De toute ma longue histoire dans le Donbass, et bien sûr de reporter de guerre, j’avoue que je me suis rendu à cette invitation avec beaucoup de réserves. La plupart du temps, cette guerre n’est montrée que par un prisme de la propagande, ou sur des aspects uniquement militaires qui dans un certain sens n’ont que peu d’intérêts. « La guerre se sont des gens, c’est l’histoire de destinées », déclarait le maire de la ville de Gorlovka qu’elle interviewait. Car le livre publié l’an dernier est prolongé par un film puissant, vous prenant aux tripes et qui montre une toute autre réalité : les veuves, les enfants sur le front, les humanitaires prenant des risques incroyables, les jeunes enrôlés des républiques, les étudiants, les adolescents qui n’ont connu que la guerre dans leur courte vie, et des témoignages de gens qui ont vécu l’enfer du front, dans les caves, ou sous la menace constante des crimes de guerre ukrainiens.
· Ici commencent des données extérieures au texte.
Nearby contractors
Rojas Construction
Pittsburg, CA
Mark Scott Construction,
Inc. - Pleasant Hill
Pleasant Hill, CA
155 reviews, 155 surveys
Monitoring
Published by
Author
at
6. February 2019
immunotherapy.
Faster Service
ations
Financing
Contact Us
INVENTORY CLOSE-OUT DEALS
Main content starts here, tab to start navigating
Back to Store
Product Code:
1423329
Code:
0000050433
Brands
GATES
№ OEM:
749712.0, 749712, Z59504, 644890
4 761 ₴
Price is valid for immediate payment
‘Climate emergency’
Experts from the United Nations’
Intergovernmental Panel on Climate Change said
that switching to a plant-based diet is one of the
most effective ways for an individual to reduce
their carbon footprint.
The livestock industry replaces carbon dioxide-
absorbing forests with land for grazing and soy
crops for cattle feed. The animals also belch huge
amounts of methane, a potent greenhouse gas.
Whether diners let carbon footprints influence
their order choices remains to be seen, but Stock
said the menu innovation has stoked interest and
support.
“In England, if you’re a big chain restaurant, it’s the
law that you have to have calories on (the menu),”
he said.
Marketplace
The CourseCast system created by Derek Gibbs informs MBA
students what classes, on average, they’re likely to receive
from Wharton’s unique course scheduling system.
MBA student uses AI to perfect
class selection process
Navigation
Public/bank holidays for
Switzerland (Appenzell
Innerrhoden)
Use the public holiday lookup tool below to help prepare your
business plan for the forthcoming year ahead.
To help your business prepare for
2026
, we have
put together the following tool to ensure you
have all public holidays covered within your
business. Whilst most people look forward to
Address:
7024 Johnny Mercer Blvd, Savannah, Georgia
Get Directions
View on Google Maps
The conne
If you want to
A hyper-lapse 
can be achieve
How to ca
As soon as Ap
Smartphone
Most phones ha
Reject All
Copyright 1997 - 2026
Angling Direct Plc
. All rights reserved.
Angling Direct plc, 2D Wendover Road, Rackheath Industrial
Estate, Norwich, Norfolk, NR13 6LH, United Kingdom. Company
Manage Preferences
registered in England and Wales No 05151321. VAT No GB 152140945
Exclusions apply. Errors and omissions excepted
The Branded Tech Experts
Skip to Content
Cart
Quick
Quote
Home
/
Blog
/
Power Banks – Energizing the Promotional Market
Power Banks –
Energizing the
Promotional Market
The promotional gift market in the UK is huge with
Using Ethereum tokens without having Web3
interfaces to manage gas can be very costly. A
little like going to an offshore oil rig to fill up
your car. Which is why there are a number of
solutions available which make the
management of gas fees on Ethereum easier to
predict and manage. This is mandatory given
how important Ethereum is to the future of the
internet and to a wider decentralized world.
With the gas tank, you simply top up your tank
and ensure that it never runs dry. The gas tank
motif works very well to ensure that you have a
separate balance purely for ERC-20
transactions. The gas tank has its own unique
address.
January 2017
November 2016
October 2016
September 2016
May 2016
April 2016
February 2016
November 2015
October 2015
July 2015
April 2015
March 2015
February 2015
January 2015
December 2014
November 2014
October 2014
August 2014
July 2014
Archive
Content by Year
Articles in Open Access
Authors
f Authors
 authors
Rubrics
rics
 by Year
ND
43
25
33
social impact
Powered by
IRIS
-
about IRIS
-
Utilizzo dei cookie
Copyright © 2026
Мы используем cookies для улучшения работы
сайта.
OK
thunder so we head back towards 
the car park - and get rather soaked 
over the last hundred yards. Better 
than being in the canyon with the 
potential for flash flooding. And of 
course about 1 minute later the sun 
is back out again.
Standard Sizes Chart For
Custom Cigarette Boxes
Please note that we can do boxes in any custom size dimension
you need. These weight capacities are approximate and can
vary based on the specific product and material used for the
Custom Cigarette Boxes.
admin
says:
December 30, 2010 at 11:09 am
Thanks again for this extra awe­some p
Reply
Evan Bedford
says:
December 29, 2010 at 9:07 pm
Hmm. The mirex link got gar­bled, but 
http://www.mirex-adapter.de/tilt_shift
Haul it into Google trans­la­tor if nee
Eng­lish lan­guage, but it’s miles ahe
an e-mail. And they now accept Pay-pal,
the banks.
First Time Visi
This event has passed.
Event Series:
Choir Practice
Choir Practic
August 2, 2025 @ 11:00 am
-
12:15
Rarement, voire presque jamais, je n’ai rencontré de reporters qui font exactement le travail de la façon que je l’ai abordé depuis 2015. L’assemblée qui assistait à la présentation fut prise de larmes, et les émotions furent si fortes, que les larmes me sont également montées aux yeux. C’est un travail rare et d’une importante capitale que Ludmila a réalisé et continuera, je l’espère, de réaliser. Son travail c’est aussi celui de toute une équipe, notamment d’un artiste et dessinateur, également de Biélorussie, Oleg Karpovitch, qui a donné vie à des scènes poignantes de ses missions. A travers sa plume, ses photos parlantes et émouvantes, ses images et sa sincérité, elle s’est rendue sur le front comme rarement les journalistes le font, et devraient le pratiquer. Comme j’aime à le faire, elle n’a jamais porté d’insignes révélatrices de son statut de reporter, et les caméras et appareils photos n’étaient pas tournés vers elle… mais vers le peuple courageux du Donbass. Avec son cœur, ses émotions, c’est ainsi que cette frêle et fluette jeune femme a affronté des situations, dont je connais peu de gens qui auraient été en capacité de les appréhender, de les vivre et par dessus le marché, de recommencer.
Son travail pour l’instant est en langue russe et biélorusse. L’Union des Journalistes de Biélorussie dont elle fait partie avait préféré partir des structures occidentales et européennes. Selon ses propres paroles et celles d’Oleg, il n’y avait plus aucun sens à rester dans des structures corrompues et qui ne font plus, et depuis longtemps le travail du journalisme et de l’information. Son travail impressionnant a fait sensation depuis l’an dernier, au point que le Ministère de l’information de la Biélorussie s’est décidé à financer l’impression de ce premier livre. Très sceptique en arrivant dans cette conférence, j’ai compris très vite comment les gens qui prennent connaissance de son travail ne peuvent être que captivés et convaincus. Ludmila nous parlait dans son livre de leçons du Donbass, mais j’ai assisté hier à une leçon magistrale pour tous les journalistes dans le monde. En marchant à contre-courant, elle chemine dans la bonne direction et peut-être sera-t-elle l’un des exemples qui feront, qu’un jour, le journalisme dans le monde multipolaire sera partout cité en exemple. Un exemple de vérité, humain, plongeant dans les émotions et n’ayant aucune autre prétention que de dire les choses comme elles sont.
Félicitations. Le courage et la vérité sont deux valeurs essentielles.